En retour, le Julenisse a été influencé par le Père Noël anglo-saxon, mais il convient de bien l’en distinguer : le lutin nordique reste petit par la taille, entre dans les maisons par la porte et non par la cheminée et son traîneau ne vole pas.

Julbock, le bouc de Noël

Plus intrigante encore est la figure du Julbock, autrement dit le « bouc de Noël » ou « chèvre de Noël ». On retrouve des traces de cette tradition dans le nom finnois du Père Noël, Joulupukki. Avant d’être diabolisé par les chrétiens, le bouc était un animal tenu en haut estime par les Scandinaves : le char volant de Thor était par exemple tiré par des boucs, encore une influence du traîneau du Père Noël.

Au XVIIe siècle, les jeunes gens avaient pour coutume d’aller de maison en maison avec l’un d’eux déguisés en bouc, pour réaliser des farces et effrayer les enfants. On confectionnait souvent des boucs à base de paille pour les placer chez ses voisins à leur insu.
Au cours du XIXe siècle, le Julbock a endossé un rôle plus positif de distributeurs de cadeaux. Les enfants tressaient de petits boucs de paille qui, la nuit venue, sortaient de la maison pour aller chercher des cadeaux à leur propriétaire. Depuis, le Julbock a cependant été supplanté par le Julenisse, mais garde encore un second rôle, accompagnant le lutin dans ses livraisons.
De nos jours, il est courant de trouver le bouc de Noël en version miniature accroché aux sapins des Scandinaves ou en version géante dans les grandes villes suédoises à l’approche de Noël.

Un « bouc de Gävle », grand Julbock exposé pendant la période des fêtes.

Coca Cola est-il l’inventeur du Père Noël ?

Une légende urbaine fait de Coca Cola l’inventeur du Père Noël. Rien n’est plus faux. Non seulement Coca Cola n’a pas la paternité du vieillard jovial, mais l’entreprise n’est même pas la première à avoir utilisé la figure du Père Noël pour vendre ses produits. Il existe de nombreuses affiches représentant le personnage dans sa version « moderne » datant XIXe siècle. On peut en revanche considérer que Coca Cola a fixé l’image du Père Noël dans les esprits grâce à sa campagne de publicité de 1931. Il est intéressant de noter que Haddon Sundblom, dessinateur de ces affiches, était d’origine finlandaise et suédoise. Il a donc contribué à figer tout un pan du folklore scandinave dans la représentation qu’il a faite du Père Noël.

• _Consigne_
D'après le texte, par quels animaux le char volant de Thor était-il tiré ? Les entrées qui suivent n'ont aucun lien avec le texte.

• _Extraits de données_
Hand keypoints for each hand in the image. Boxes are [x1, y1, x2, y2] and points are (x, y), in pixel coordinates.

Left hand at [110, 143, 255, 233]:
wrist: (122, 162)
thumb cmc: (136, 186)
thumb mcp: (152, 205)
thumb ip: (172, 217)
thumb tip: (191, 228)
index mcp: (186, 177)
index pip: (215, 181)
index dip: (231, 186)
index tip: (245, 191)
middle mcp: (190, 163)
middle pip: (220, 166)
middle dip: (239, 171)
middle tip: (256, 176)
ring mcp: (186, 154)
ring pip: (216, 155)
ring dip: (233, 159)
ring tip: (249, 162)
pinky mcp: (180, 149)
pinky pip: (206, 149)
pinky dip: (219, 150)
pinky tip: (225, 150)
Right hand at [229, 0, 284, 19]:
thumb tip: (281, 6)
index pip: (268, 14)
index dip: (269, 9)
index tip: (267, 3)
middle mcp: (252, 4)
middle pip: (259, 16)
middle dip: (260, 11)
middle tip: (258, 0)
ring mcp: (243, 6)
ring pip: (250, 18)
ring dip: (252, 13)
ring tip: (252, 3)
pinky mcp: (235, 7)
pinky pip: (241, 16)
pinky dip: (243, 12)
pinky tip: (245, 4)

---

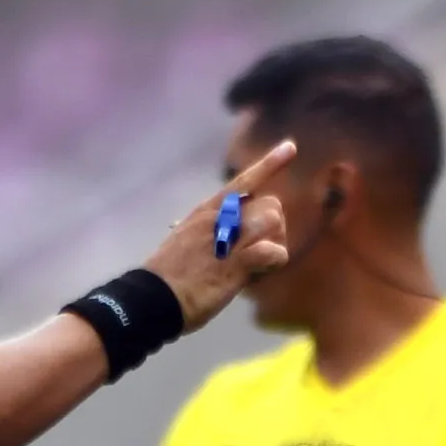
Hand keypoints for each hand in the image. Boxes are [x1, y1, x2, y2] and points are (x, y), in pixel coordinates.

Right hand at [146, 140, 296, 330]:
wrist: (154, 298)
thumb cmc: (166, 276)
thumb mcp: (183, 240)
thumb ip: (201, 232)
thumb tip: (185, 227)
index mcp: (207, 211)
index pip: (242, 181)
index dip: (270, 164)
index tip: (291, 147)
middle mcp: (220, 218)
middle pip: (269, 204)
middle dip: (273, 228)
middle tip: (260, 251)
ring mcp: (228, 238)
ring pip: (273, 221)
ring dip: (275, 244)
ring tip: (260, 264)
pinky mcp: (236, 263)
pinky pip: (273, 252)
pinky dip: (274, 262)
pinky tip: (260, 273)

* * *

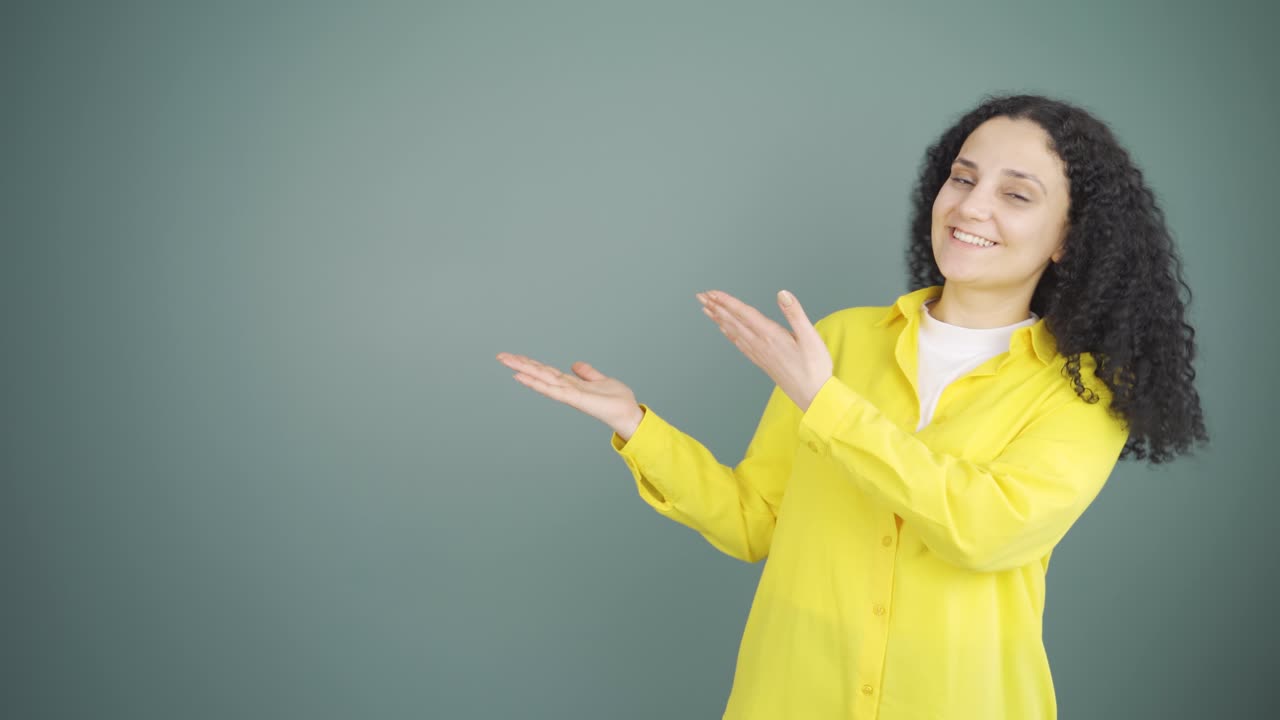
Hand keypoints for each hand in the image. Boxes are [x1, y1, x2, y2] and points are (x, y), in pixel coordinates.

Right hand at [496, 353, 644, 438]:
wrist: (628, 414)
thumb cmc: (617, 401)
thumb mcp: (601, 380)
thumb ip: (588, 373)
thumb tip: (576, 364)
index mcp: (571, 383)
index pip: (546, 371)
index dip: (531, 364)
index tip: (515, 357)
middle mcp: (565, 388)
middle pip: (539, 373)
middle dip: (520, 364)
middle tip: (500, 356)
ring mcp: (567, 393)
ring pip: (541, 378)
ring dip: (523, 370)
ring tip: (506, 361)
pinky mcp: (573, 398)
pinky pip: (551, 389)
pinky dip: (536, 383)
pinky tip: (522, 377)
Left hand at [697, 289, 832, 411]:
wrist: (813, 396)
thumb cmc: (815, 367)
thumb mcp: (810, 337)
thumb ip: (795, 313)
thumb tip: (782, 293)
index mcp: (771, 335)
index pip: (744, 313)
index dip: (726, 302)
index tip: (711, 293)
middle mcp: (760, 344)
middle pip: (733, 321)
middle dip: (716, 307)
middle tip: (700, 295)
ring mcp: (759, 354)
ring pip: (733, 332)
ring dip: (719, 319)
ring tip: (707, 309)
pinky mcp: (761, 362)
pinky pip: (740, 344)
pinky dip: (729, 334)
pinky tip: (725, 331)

• _Réponse_
Par des boucs.